[Source data]

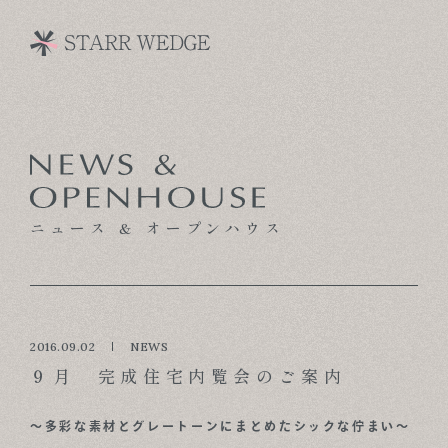
CONCEPT
TECHNOLOGY
ニュース & オープンハウス
GALLERY
VOICE
MODEL HOUSE
2016.09.02
NEWS
９月 完成住宅内覧会のご案内
BLOG
～多彩な素材とグレートーンにまとめたシックな佇まい～
NEWS & OPENHOUSE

[/Source data]

▶ _What the task asks_: Present the lines of text from the items above as a numbered list, omitting any blank lines and leaving out the pictures themselves.

▶ _Exercise answer_:
1. CONCEPT
2. TECHNOLOGY
3. ニュース & オープンハウス
4. GALLERY
5. VOICE
6. MODEL HOUSE
7. 2016.09.02
8. NEWS
9. ９月 完成住宅内覧会のご案内
10. BLOG
11. ～多彩な素材とグレートーンにまとめたシックな佇まい～
12. NEWS & OPENHOUSE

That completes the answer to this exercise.